The internet is a social world in itself. Just like in real life, you’ll find countless trends on the web. They can vary between funny pictures such as Salt Bae (look above), to Rick Roll jokes. There’s also trends that equally find place both in real life and on the web, like the ALS Ice Bucket Challenge. This is when someone is filmed having a bucket of ice thrown over their head, and this film is shared online with friends so that the challenge gets passed on. All these things fall under the category of ‘memes’ within cyber culture. However, that word was already in use long before the internet even existed!
What is a meme?
The word ‘meme’ was first thought up by British biologist, Richard Dawkins, when he used it is in his 1976 book The Selfish Gene. He aimed to recognize how elements of culture spread from person to person, similar to trends on the internet. Dawkins intentionally searched for a word that would be similar to ‘gene’, the term used to describe a unit of DNA. In actuality, he realized that culture behaves just like genes in our DNA, usually following the same laws of biological evolution.
The Theory of Evolution
Charles Darwin’s Theory of evolution states that all life on the planet develops according to a particular pattern. First and foremost, all living creatures differ in a variety of ways, ranging from their bodies to specific features (‘variation’). Furthermore, all living things find themselves in an environment where only those individuals with the most useful traits survive (‘natural selection’, also referred to as ‘survival of the fittest’). Those creatures that survive pass their traits onto their young (‘heredity’), and as result, life on Earth differs with every following generation.

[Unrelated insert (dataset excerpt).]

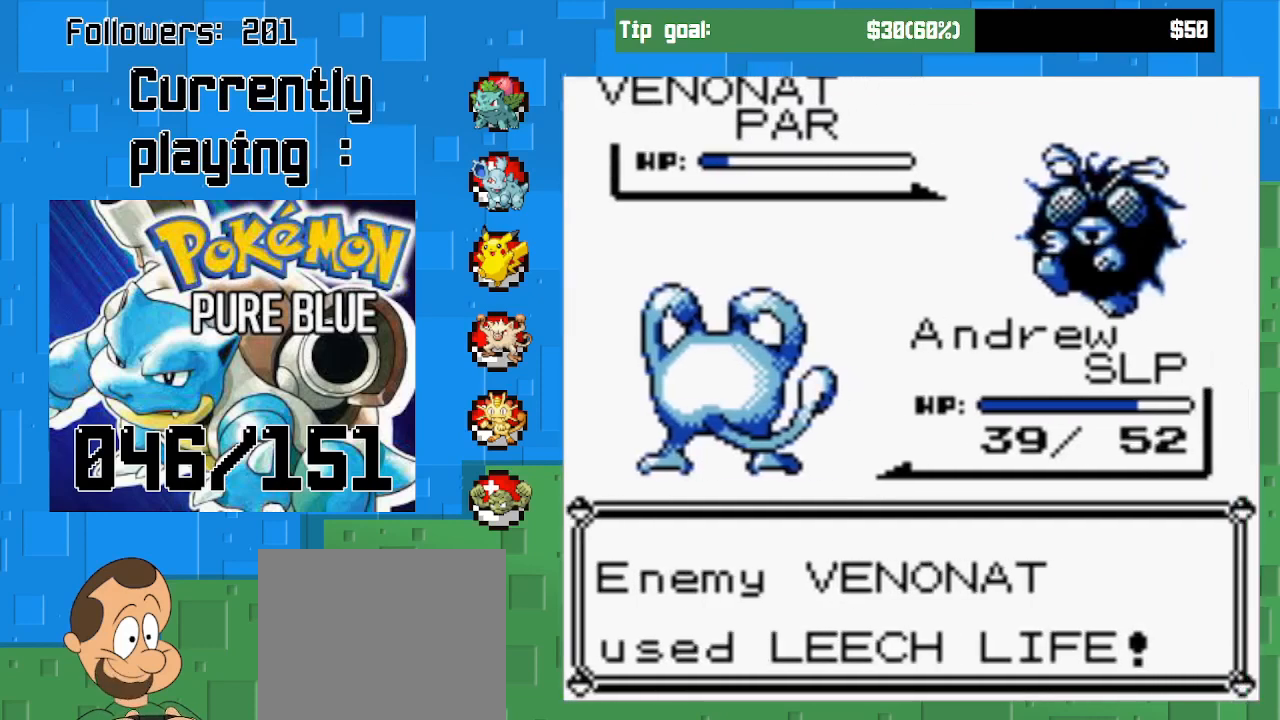
{"buttons": [], "right_stick": "center", "events": []}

It is obviously not the case that only living creatures share these three properties of variation, natural selection and heredity. You could also apply them to elements of culture. Take for instance, language. We constantly make up new words (variation) that spread from person to person (heredity). However, only the words that actually have the right traits, because they are perhaps quite funny or are easy to use, are the words that become popular (natural selection). A word is therefore a nice example of a ‘meme’: an element or part of culture that spreads according to the laws of evolution.
Memes on the Internet
Memes that we find online, are not exactly the same as the memes that Richard Dawkins introduced in his book. The big difference, according to Dawkins, is that memes on the web are made intentionally by people. This means that variation doesn’t happen randomly, which is the case by genes.
But is this correct? Usually people don’t really know whether or not a meme is going to be funny in the cyber community. The majority of jokes online are incredibly far-fetched (or ‘random’).
It’s definitely true that many online users feel strongly about needing to be heard. Almost everyone has tried to create a funny image or pun (i.e. wordplay or double meaning), and sometimes the joke is a hit and goes viral. So, was that really the point? Of course! But by the time the creator has realized how popular their meme has become, they’ve already lost the battle against evolution.